28. Le montant des émoluments de CHF 1'000.- (taxations 2001 à 2005) et de CHF 300.- (taxations 2006 et 2007) est conforme à la pratique de la juridiction intimée. Le recourant n'a pas allégué disposer de revenus insuffisants pour assumer le paiement de ces frais. En outre, il ne résulte pas du dossier que la situation financière du contribuable ne pourrait s’accomoder d’un tel montant. Les émoluments fixés par la commission respecte ainsi le principe de la proportionnalité.

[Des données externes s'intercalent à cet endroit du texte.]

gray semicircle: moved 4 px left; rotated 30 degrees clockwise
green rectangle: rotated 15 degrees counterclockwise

Les recours seront donc rejetés sur ce point.

Indemnité de procédure :

29. Selon l'article 87 alinéa 2 LPA, la juridiction administrative peut, sur requête, allouer à la partie ayant entièrement ou partiellement gain de cause, une indemnité pour les frais indispensables causés par le recours.

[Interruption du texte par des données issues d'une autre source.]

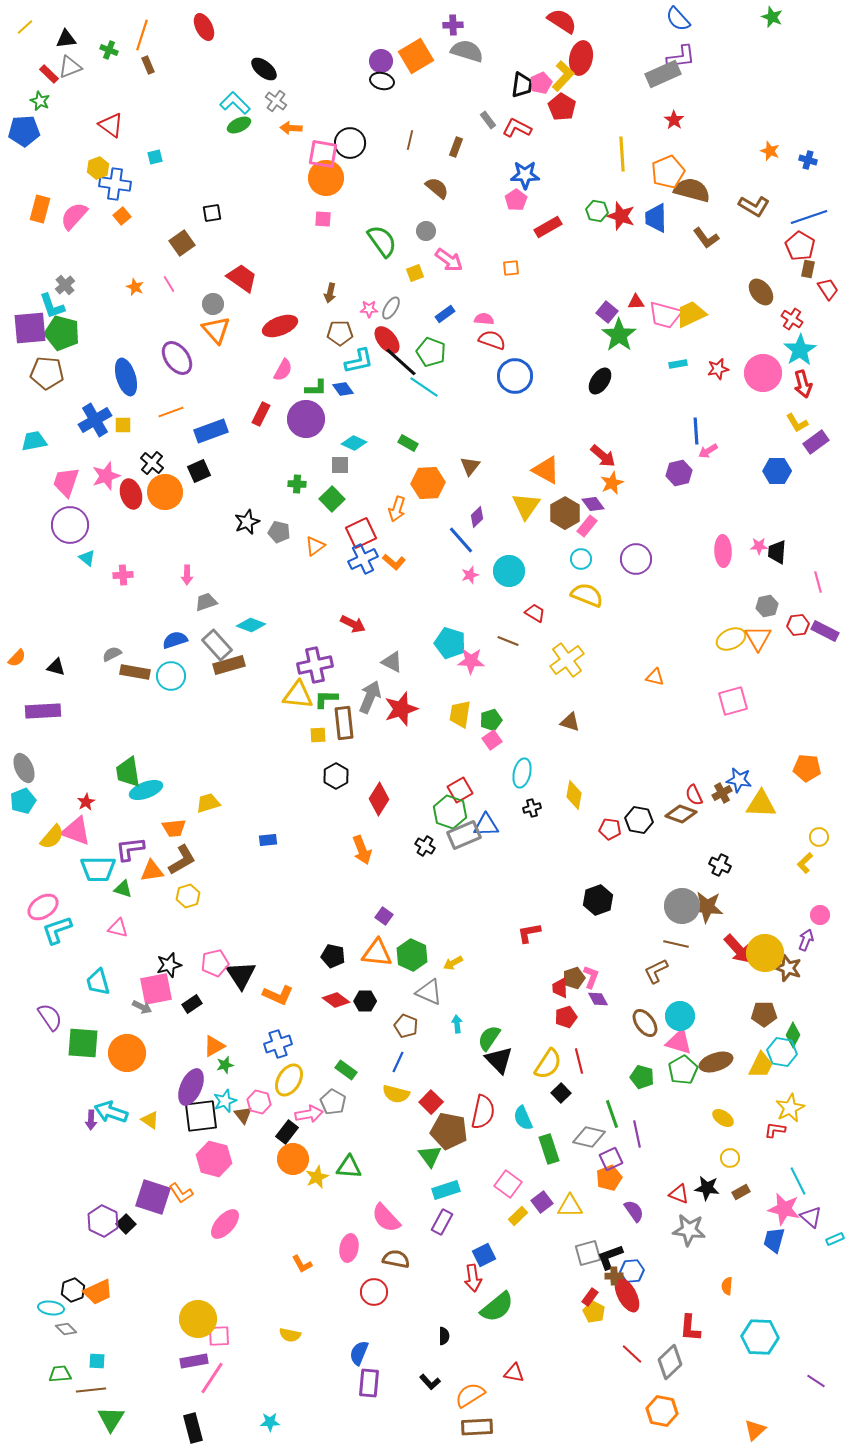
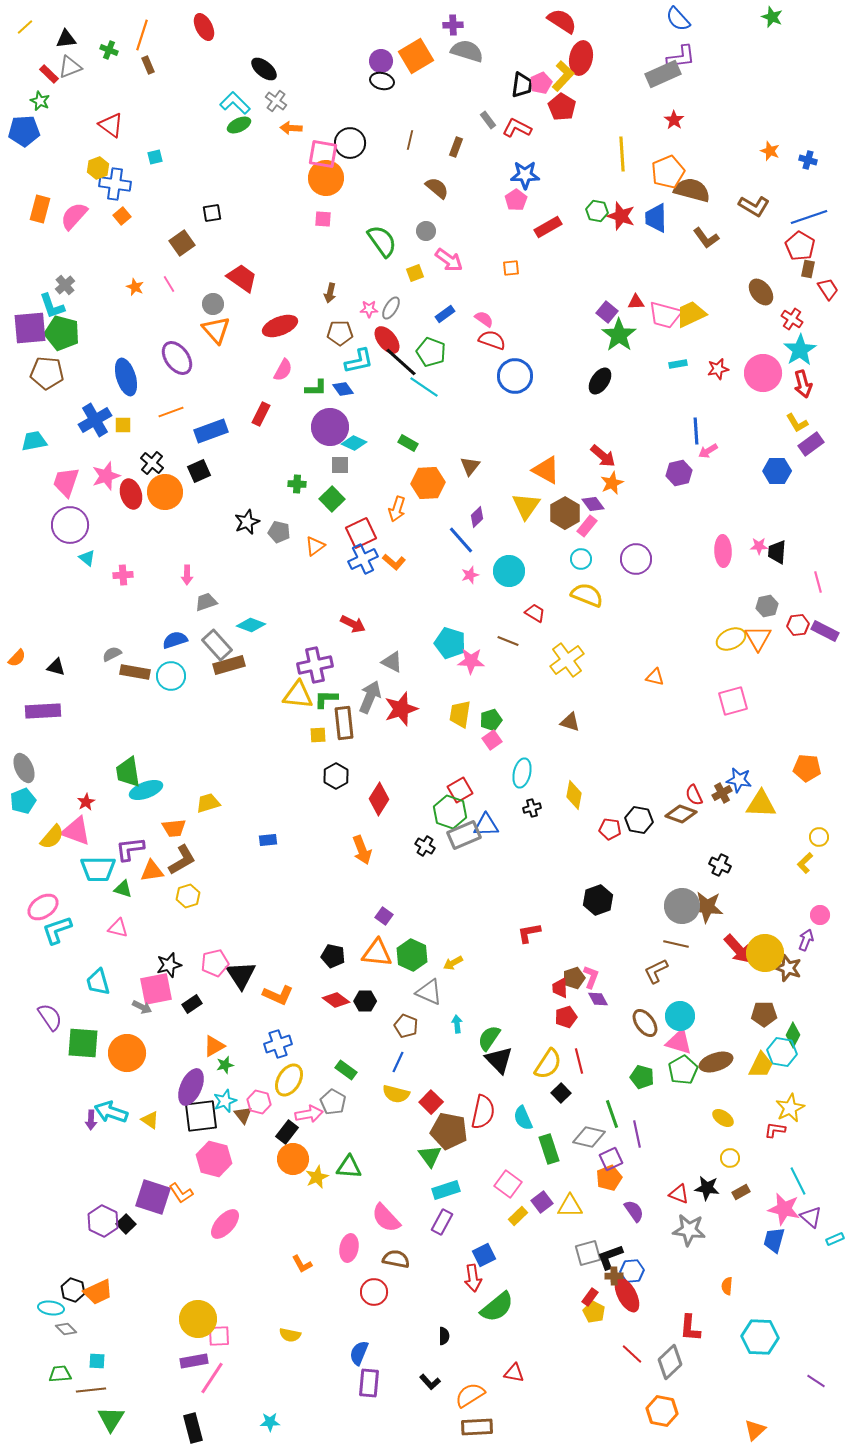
pink semicircle at (484, 319): rotated 30 degrees clockwise
purple circle at (306, 419): moved 24 px right, 8 px down
purple rectangle at (816, 442): moved 5 px left, 2 px down
black hexagon at (73, 1290): rotated 20 degrees counterclockwise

Il résulte d'une interprétation a contrario de cette disposition qu'aucune indemnité n'est allouée à la partie qui succombe.

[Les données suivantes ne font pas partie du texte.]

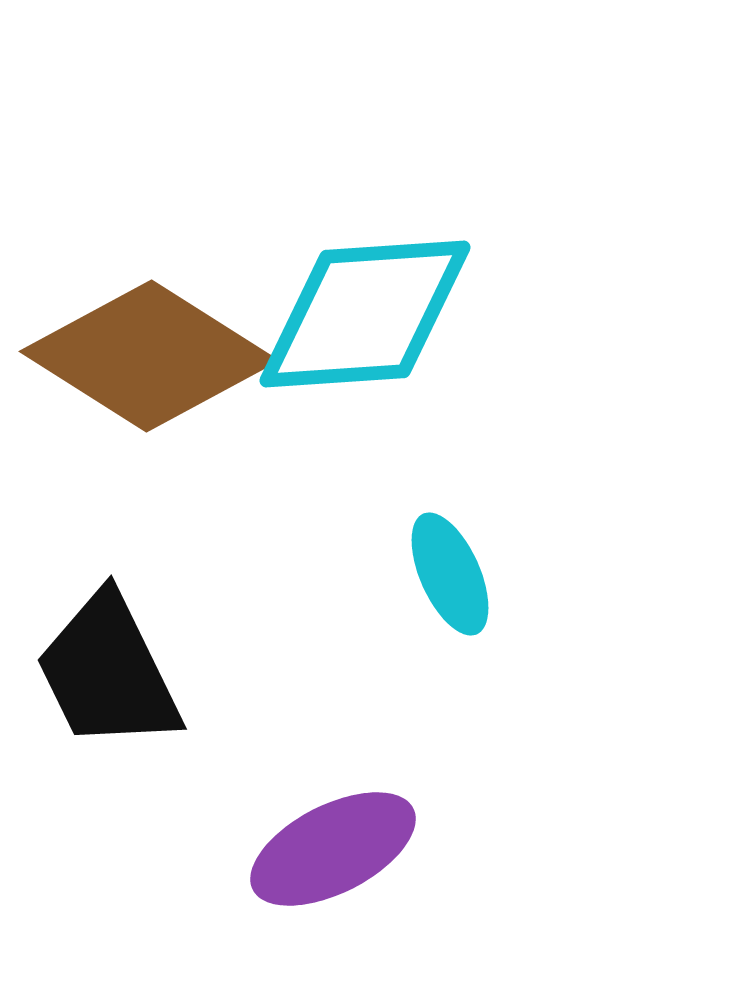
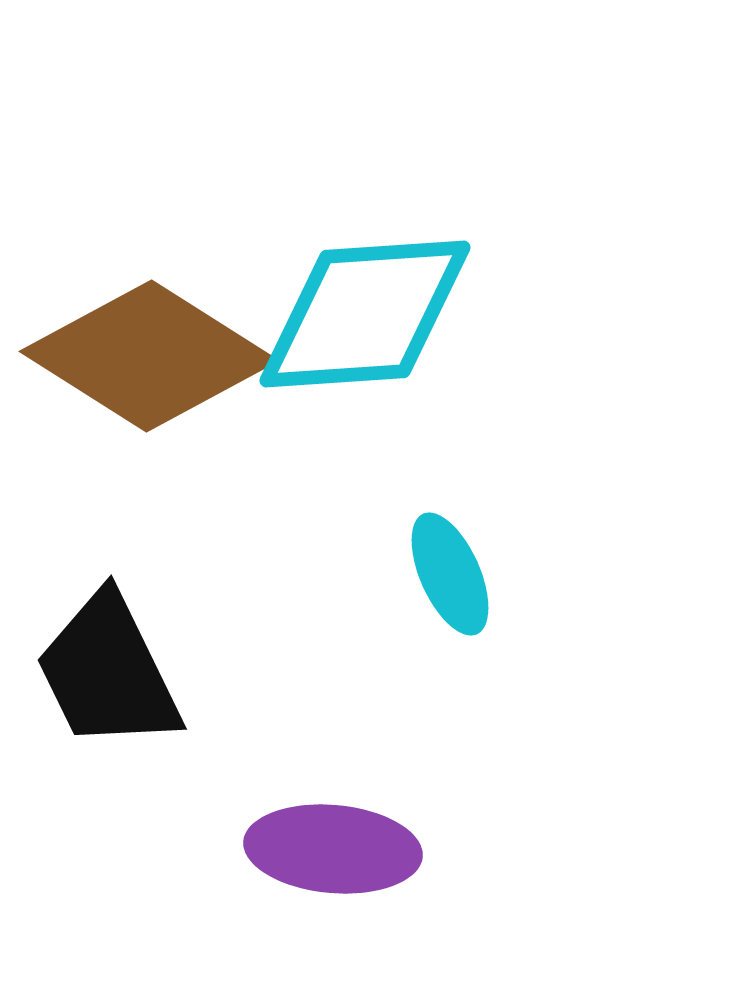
purple ellipse: rotated 32 degrees clockwise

Les demandes d'indemnité formées par le recourant doivent donc être rejetées.

Emolument :

Un émolument de procédure de CHF 1'000.- sera mis à la charge du recourant qui succombe (art. 87 LPA).

* * * * *

PAR CES MOTIFS
LE TRIBUNAL ADMINISTRATIF

préalablement :

ordonne la jonction des procédures A/696/2008 et A/4804/2008 sous le numéro de cause A/696/2008 ;

à la forme :

déclare recevables les recours interjetés les 1er mars et 29 décembre 2008 par Monsieur V______ contre les décisions de la commission cantonale de recours en matière d'impôts des 28 janvier et 24 novembre 2008 ;

au fond :

les rejette ;

met à la charge du recourant un émolument de CHF 1'000.- ;

dit qu'il n'est pas alloué d'indemnité ;

dit que, conformément aux articles 82 et suivants de la loi fédérale sur le Tribunal fédéral du 17 juin 2005 (LTF - RS 173.110), le présent arrêt peut être porté dans les trente jours qui suivent sa notification par-devant le Tribunal fédéral, par la voie du recours en matière de droit public ; le mémoire de recours doit indiquer les conclusions, motifs et moyens de preuve et porter la signature du recourant ou de son mandataire ; il doit être adressé au Tribunal fédéral, 1000 Lausanne 14, par voie postale ou par voie électronique aux conditions de l’article 42 LTF. Le présent arrêt et les pièces en possession du recourant, invoquées comme moyens de preuve, doivent être joints à l’envoi ;

communique le présent arrêt à Monsieur V______ ainsi qu'à la commission cantonale de recours en matière administrative, à l'administration fiscale cantonale et à l'administration fédérale des contributions, pour information.

Siégeants : M. Thélin président, Mmes Bovy, Hurni et Junod, M. Dumartheray, juges.

Au nom du Tribunal administratif :

la greffière-juriste :

 

 

C. Del Gaudio-Siegrist

 

le vice-président :

 

 

Ph. Thélin

 

 

Copie conforme de cet arrêt a été communiquée aux parties.